The Short Reign of Pippin IV by John Steinbeck

The Short Reign of Pippin IV by John Steinbeck

Author:John Steinbeck
Language: eng
Format: epub, mobi
Publisher: Penguin Group US
Published: 2010-02-28T16:00:00+00:00


Tod Johnson was no more born to the purple than was the original Charles Martel. In 1932 the Johnson Grocery in Petaluma, California, nudged on by what was called “The Great Depression,” slipped quietly out of existence.
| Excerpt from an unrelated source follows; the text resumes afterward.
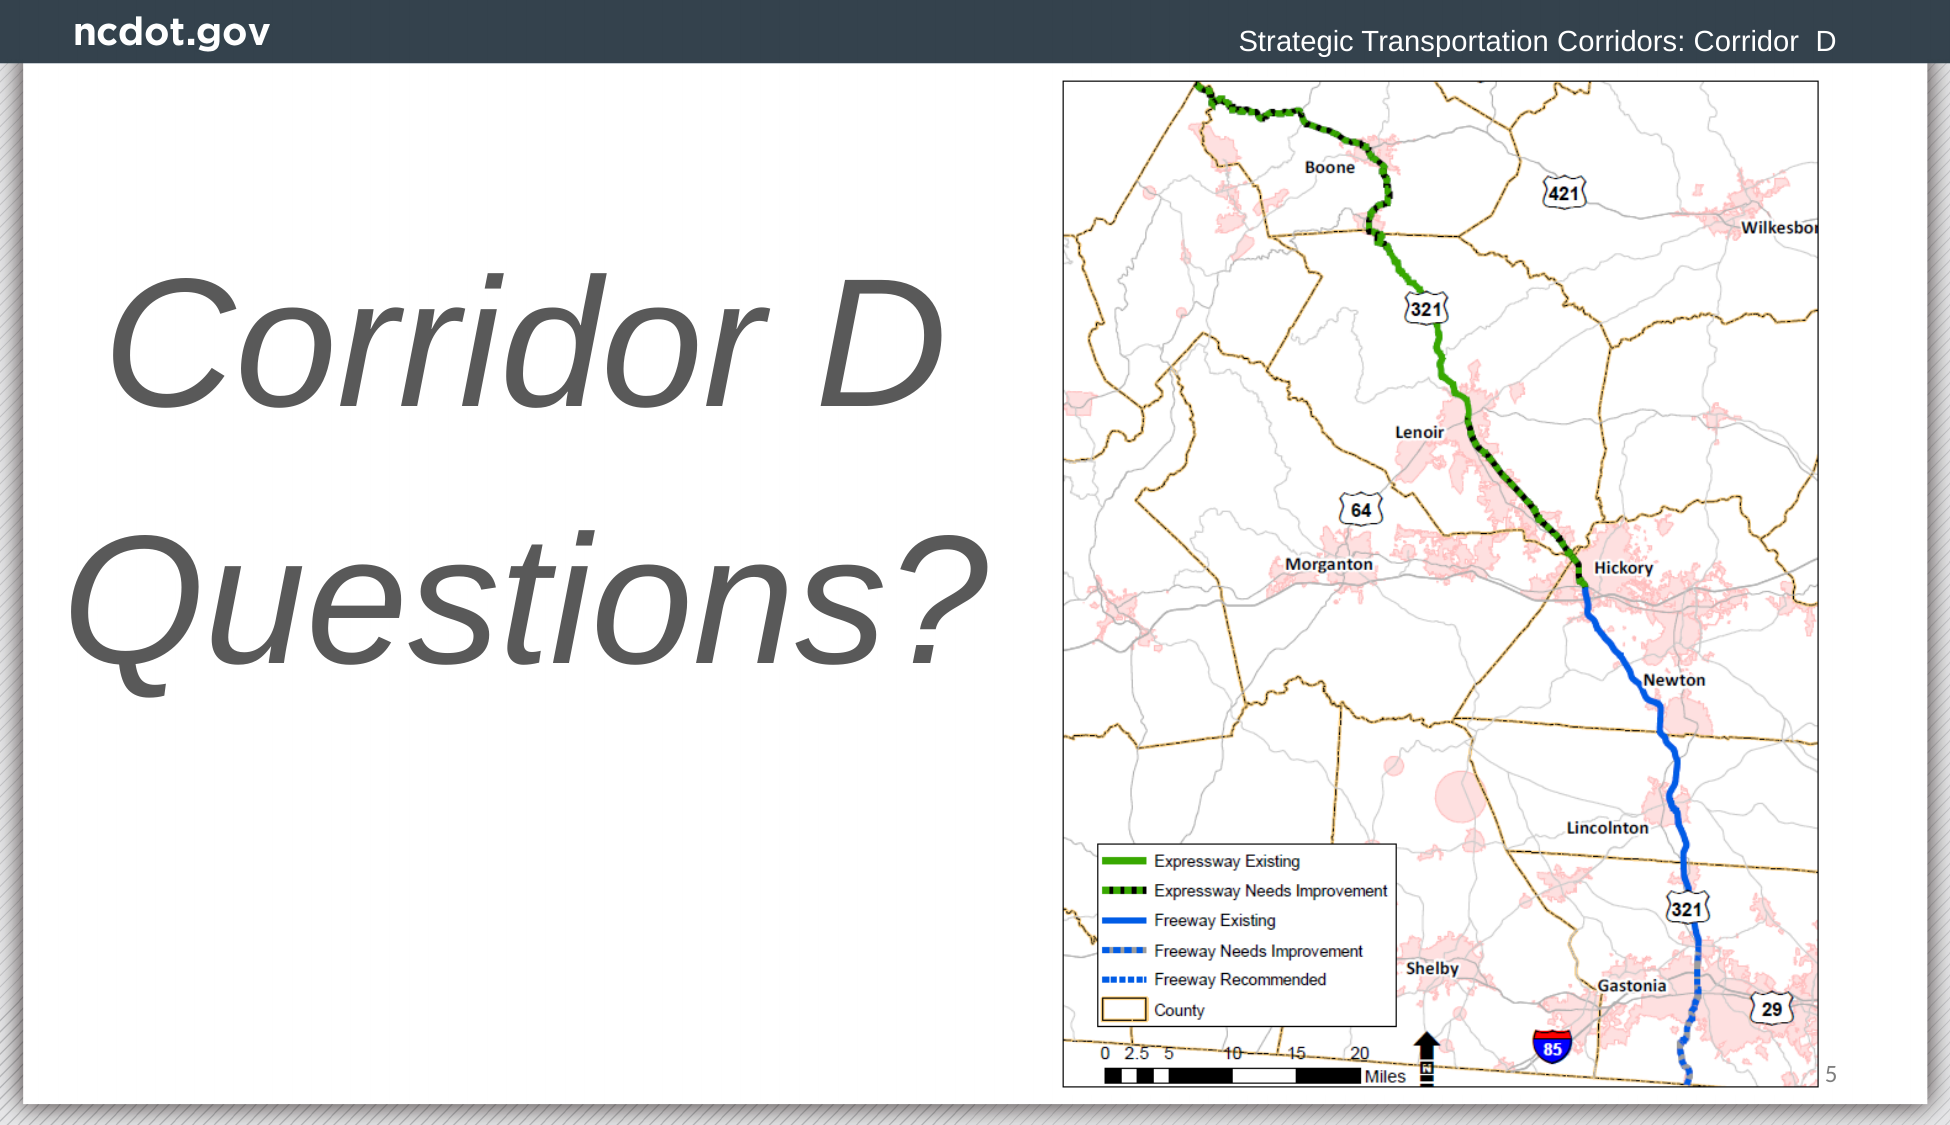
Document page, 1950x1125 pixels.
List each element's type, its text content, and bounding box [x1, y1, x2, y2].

In 1933 H. W. Johnson, Tod’s father, was enrolled on federal relief and assigned to roadwork.

H. W. Johnson never blamed President Hoover for the loss of his grocery store, but he could never forgive President Roosevelt for having fed him.

When, lacking refrigeration, the relief organization distributed live chickens, Mr. Johnson kept them a while before he ate them. He was fascinated by birds so unintelligent, which nevertheless could find subsistence in the weed patch behind his house.
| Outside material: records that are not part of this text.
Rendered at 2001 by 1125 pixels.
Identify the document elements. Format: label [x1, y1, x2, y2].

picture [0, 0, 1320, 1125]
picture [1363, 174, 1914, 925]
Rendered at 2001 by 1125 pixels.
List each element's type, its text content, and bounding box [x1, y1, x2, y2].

During his two years on the road gang, Hank Johnson thought about chickens. When his grandmother died, leaving him three thousand dollars, he promptly bought ten thousand baby chicks. Most of this first venture died of a disease which darkened their combs and withered their feathers, but Johnson was not one to cry failure. It was hard enough to engage his interest in the first place, but once engaged, it was even more difficult to budge it. He wrote to the Department of Agriculture for its chicken booklet and from it he learned chicken economy. Apart from diseases, he read, chickens are a luxury until you have fifty thousand of them. With that number, you may break even. With one hundred thousand you can show a small profit. Over half a million, you begin to get someplace.

One need not go into Mr. Johnson’s organizational plans. They involved small investments by some of his neighbors and all of his relatives, who were persuaded to put up the capital for the intial two hundred thousand baby chicks. When half a million birds guaranteed a profit, this money was returned with thanks and a small bonus. From then on, H. W. Johnson was on his own.

Tod was three when the first million chicks marched in their little wire-floored cells. H. W. by that time was getting government surplus for feed and was selling eggs and fryers to the army and navy.

Tod went to the Petaluma public schools. In high school he joined the 4-H Club, where he learned a good deal about chickens: their habits, their diseases, and their propensities. He learned also to detest them for their stupidity, their odor, and their mess.

By the time he had graduated from high school there was no need for his further interest in the birds that were building the family fortune. H. W. Johnson was a factory by then. Dressed pullets and millions of eggs rolled off an assembly line. The Johnson offices were far from the smell and sight of chickens. The Johnson estate was on a lovely hill beyond the country club, while the Johnson energy and genius now concerned itself with figures rather than white leghorns. The unit was no longer a hen, but fifty thousand hens. The company had become a corporation with stock held by H. W. Johnson, Mrs.